Cleveland Museum of Art Trustee Honors LeBron James’ Return with Gift

exterior of the CMA building

Agnes Gund donates “Basketball Drawing” by David Hammons

 

CLEVELAND (June 16, 2015) – Art and sports come together in a unique gift to the Cleveland Museum of Art from one of its trustees.

The museum announced today that trustee Agnes Gund, one of the most prominent advocates for the transformative potential of art, recently donated an untitled Basketball Drawing from 2002 by leading African American artist David Hammons. Her timely gift is in honor of LeBron James, who returned to his native Northeast Ohio last summer to lead the Cleveland Cavaliers to the NBA Finals.

The Basketball Drawings belong to an ongoing series of works on paper by Hammons that speak to the artist’s concerns with social issues and examine art historical and more formal traditions. In each instance, the drawing is made by repeatedly bouncing a basketball coated in graphite upon the surface of the paper, leaving a mark which acts as a trace of Hammons’s performative action. The untitled work from 2002 is a large, framed drawing with a shifting atmospheric surface; sections of the work are dark and others almost white, as if Hammons used the rather clumsy basketball with the precision of a finely sharpened pencil. By propping up the drawing with a water bottle wedged between the back of the frame and the wall, Hammons subtly connects the entire work to the reality of everyday life and consumerism.

“This work critically considers what it means to be African American - or any minority in modern society,” said William M. Griswold, director of the Cleveland Museum of Art. “I am extremely thankful to Aggie for her brilliant idea of giving this major work to Cleveland. Not only will it celebrate the return of LeBron James but, in a more general way, it will celebrate the city’s renaissance and future.” 

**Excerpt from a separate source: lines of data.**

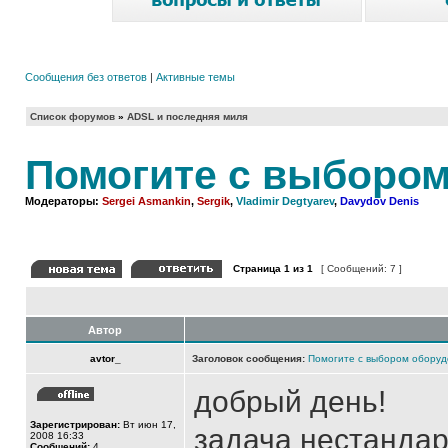
Сообщения без ответов
|
Активные темы
Список форумов
»
ADSL и последняя миля
Помогите с выбором
Модераторы:
Sergei Asmankin
,
Sergik
,
Vladimir Degtyarev
,
Davydov Denis
Страница
1
из
1
[ Сообщений: 7 ]
Автор
avtor_
Заголовок сообщения:
Помогите с выбором оборуд
добрый день!
Зарегистрирован:
Вт июн 17,
задача нестандарт
2008 16:33
Сообщений:
4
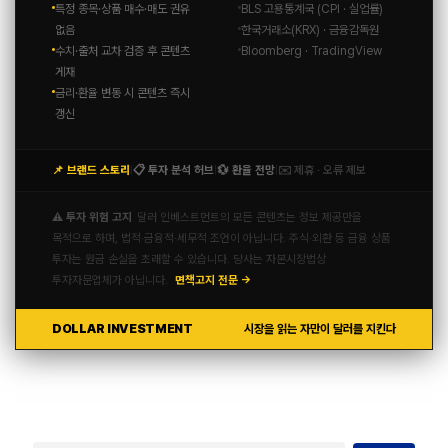
특정 종목·상품 매수·매도 권유
BLS 고용통계국 (CPI · 실업률)
없음
한국거래소(KRX) · 금융감독원
수치·출처 교차 검증 후 콘텐츠
Bloomberg · TradingView
게재
금리·환율 변동 시 콘텐츠 즉시
갱신
📌 브랜드 스토리
📋 투자 분석 허브
💱 환율 전망
✉️ 제휴 · 오류 제보
|
|
|
⚠️ 투자 위험 고지
달러 인베스트먼트의 모든 콘텐츠는 정보 제공만을
목적으로 하며, 법적·금융적·세무적 조언이 아닙니다. 주식·외환 등 금융 상품
투자는 원금 손실을 초래할 수 있습니다. 당사는 자본시장법상
투자자문업체가 아닙니다.
면책고지 전문 →
DOLLAR INVESTMENT
시장을 읽는 자만이 달러를 지킨다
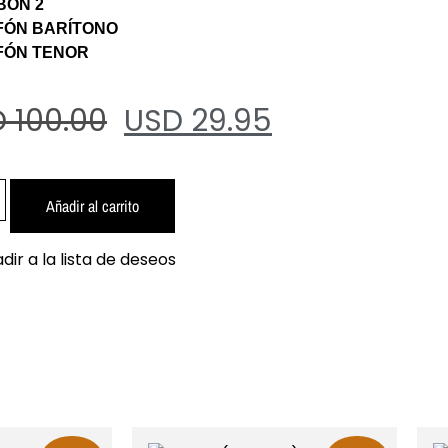
BÓN 2
FÓN BARÍTONO
FÓN TENOR
 100.00
USD 29.95
Añadir al carrito
dir a la lista de deseos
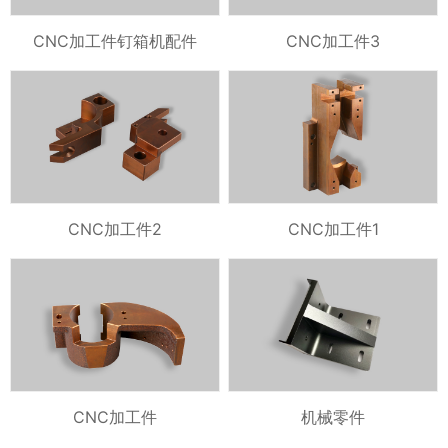
CNC加工件钉箱机配件
CNC加工件3
CNC加工件2
CNC加工件1
CNC加工件
机械零件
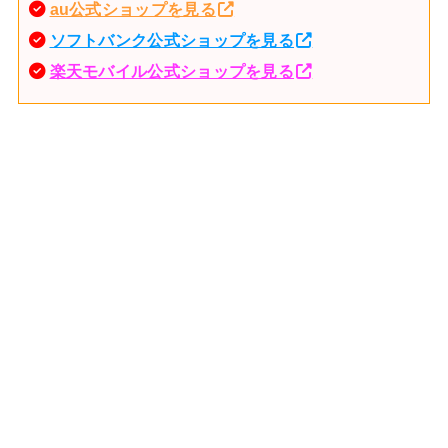
au公式ショップを見る
ソフトバンク公式ショップを見る
楽天モバイル公式ショップを見る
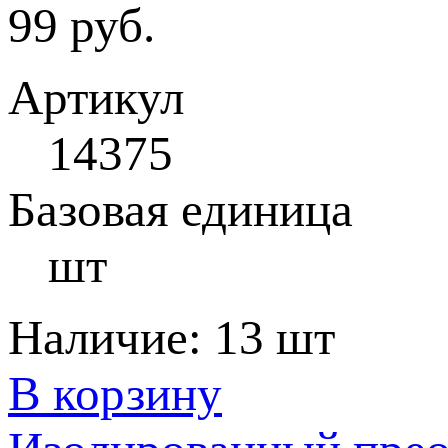
99 руб.
Артикул
14375
Базовая единица
шт
Наличие:
13 шт
В корзину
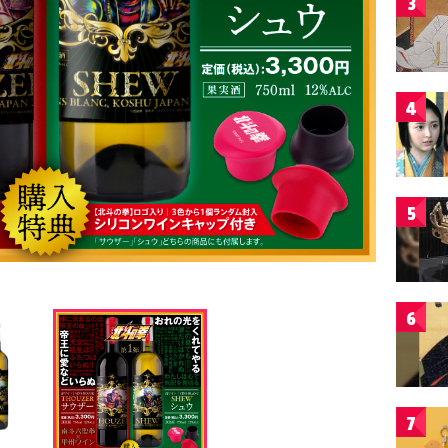
3
4
5
6
7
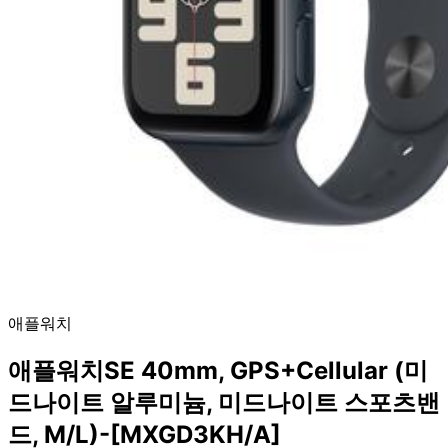
애플워치
애플워치SE 40mm, GPS+Cellular (미
드나이트 알루미늄, 미드나이트 스포츠밴
드, M/L)-[MXGD3KH/A]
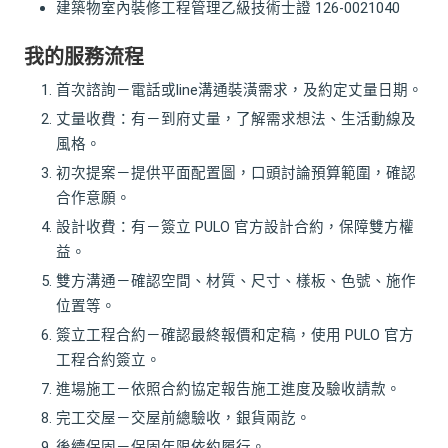
建築物室內裝修工程管理乙級技術士證 126-0021040
我的服務流程
首次諮詢－電話或line溝通裝潢需求，及約定丈量日期。
丈量收費：有－到府丈量，了解需求想法、生活動線及
風格。
初次提案－提供平面配置圖，口頭討論預算範圍，確認
合作意願。
設計收費：有－簽立 PULO 官方設計合約，保障雙方權
益。
雙方溝通－確認空間、材質、尺寸、樣板、色號、施作
位置等。
簽立工程合約－確認最終報價和定稿，使用 PULO 官方
工程合約簽立。
進場施工－依照合約協定報告施工進度及驗收請款。
完工交屋－交屋前總驗收，銀貨兩訖。
後續保固－保固年限依約履行。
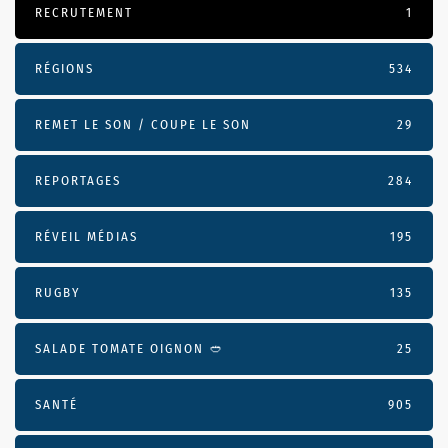
RECRUTEMENT
1
RÉGIONS
534
REMET LE SON / COUPE LE SON
29
REPORTAGES
284
RÉVEIL MÉDIAS
195
RUGBY
135
SALADE TOMATE OIGNON 🥙
25
SANTÉ
905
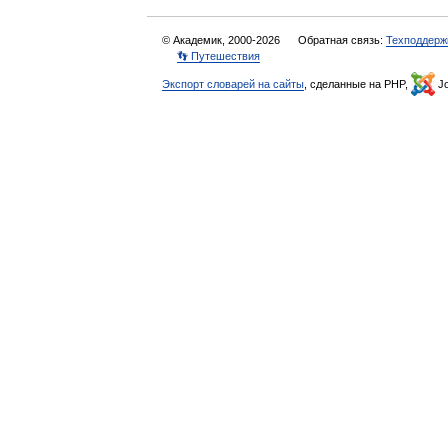
© Академик, 2000-2026
Обратная связь:
Техподдерж
👣 Путешествия
Экспорт словарей на сайты
, сделанные на PHP,
Jo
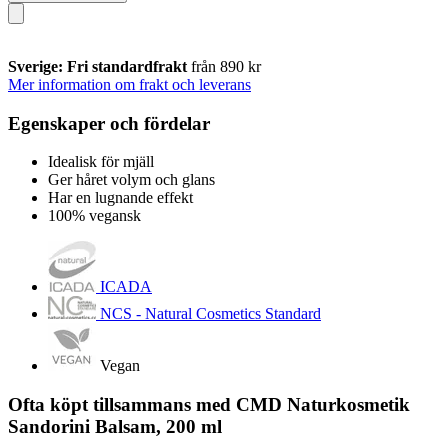
Sverige: Fri standardfrakt
från 890 kr
Mer information om frakt och leverans
Egenskaper och fördelar
Idealisk för mjäll
Ger håret volym och glans
Har en lugnande effekt
100% vegansk
ICADA
NCS - Natural Cosmetics Standard
Vegan
Ofta köpt tillsammans med CMD Naturkosmetik
Sandorini Balsam, 200 ml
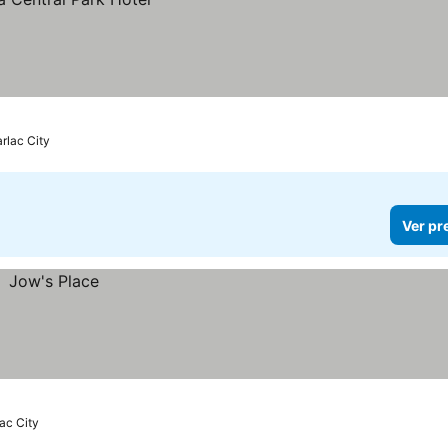
rlac City
Ver pr
ac City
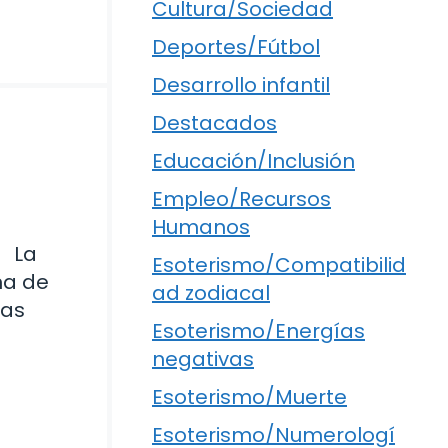
Cultura/Sociedad
Deportes/Fútbol
Desarrollo infantil
Destacados
Educación/Inclusión
Empleo/Recursos
Humanos
La
Esoterismo/Compatibilid
na de
ad zodiacal
las
Esoterismo/Energías
negativas
Esoterismo/Muerte
Esoterismo/Numerologí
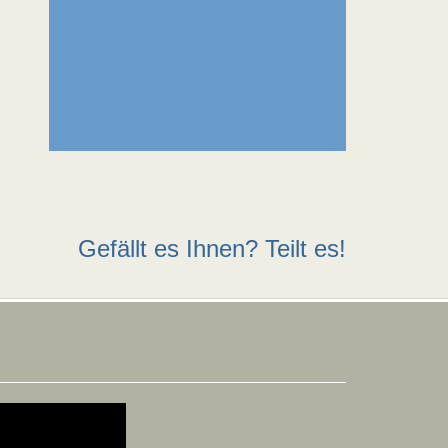
Gefällt es Ihnen? Teilt es!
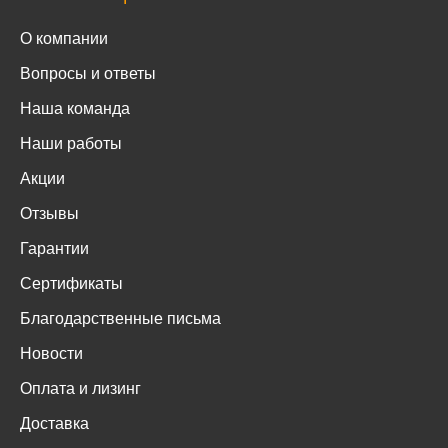
О компании
Вопросы и ответы
Наша команда
Наши работы
Акции
Отзывы
Гарантии
Сертификаты
Благодарственные письма
Новости
Оплата и лизинг
Доставка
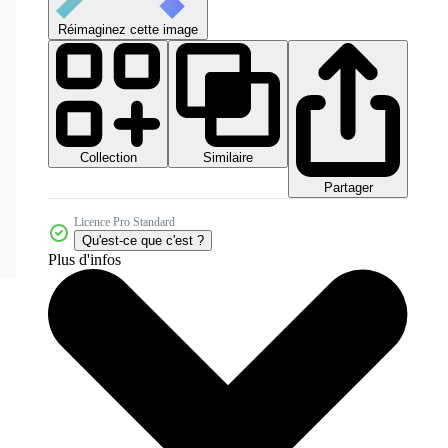
Réimaginez cette image
Collection
Similaire
Partager
Licence Pro Standard
Qu'est-ce que c'est ?
Plus d'infos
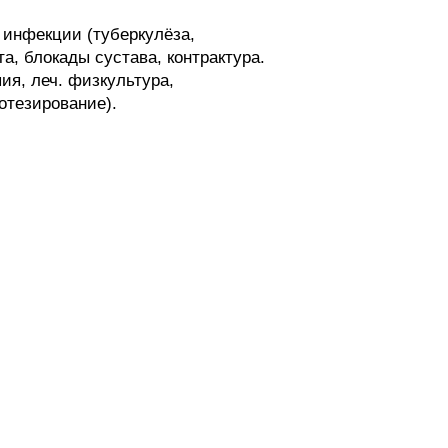
 инфекции (туберкулёза,
а, блокады сустава, контрактура.
я, леч. физкультура,
отезирование).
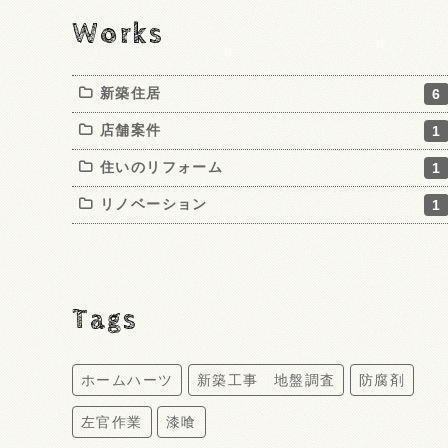
Works
新築住居
6
店舗案件
1
住いのリフォーム
1
リノベーション
1
Tags
ホームハーツ
新築工事 地盤調査
防腐剤
左官作業
漆喰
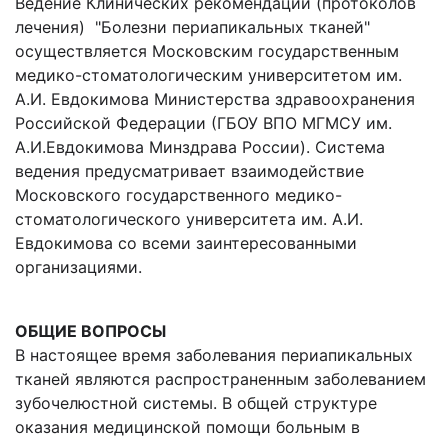
Ведение Клинических рекомендаций (протоколов
лечения) "Болезни периапикальных тканей"
осуществляется Москов­ским государственным
медико-стоматологическим университетом им.
А.И. Евдокимова Министерства здравоохранения
Российской Федерации (ГБОУ ВПО МГМСУ им.
А.И.Евдокимова Минздрава России). Система
ведения предусматривает взаимодействие
Московского государственного медико-
стоматологического университета им. А.И.
Евдокимова со всеми заин­тересованными
организациями.
ОБЩИЕ ВОПРОСЫ
В настоящее время заболевания периапикальных
тканей являются распространенным заболеванием
зубочелюстной системы. В общей структуре
оказания медицинской помощи больным в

“Aggie’s gift not only celebrates a great sportsman,” said Reto Thüring, Associate Curator of Contemporary Art, “it also adds a work to the museum’s collection by one of the most important and compelling artists of our time. This is a truly transformative gift that emphasizes the CMA’s commitment to show and collect the most relevant art of our times.”

A philanthropist and collector of modern and contemporary art, Agnes Gund is president emerita of the Museum of Modern Art in New York and chair of its International Council. In addition to serving on the museum’s board, she is chair of MoMA PS1, founder and chair of both Studio in a School and the Center for Curatorial Leadership, and currently serves on the boards of Chess in the Schools, the Foundation for Contemporary Arts, the Foundation for Art and Preservation in Embassies and Socrates Sculpture Park, among others.

“This unique work by David Hammons provides an opportunity for the Cleveland Museum of Art to reach an audience that would normally not find its way to the museum,” said Gund. “Moreover, the fact that it is as much a drawing as it is an installation translates a traditional medium into the language of modern life.” 

David Hammons has worked in a variety of media including performance, installation, sculpture and printmaking since he began his career in the 1970s in Los Angeles. Rooted in the African American experience, he creates works out of the debris of urban life using poignant sarcasm and clever puns to force viewers to confront cultural stereotypes and racial issues. Since the 1970s, he has consistently employed unconventional and symbolically loaded materials such as clippings of hair from barber shops, fried chicken, bottles of cheap wine, spades, dirt, and paper bags, among other things. Despite his international success, Hammons has remained an elusive figure who never really wanted to be part of an art world that admires him.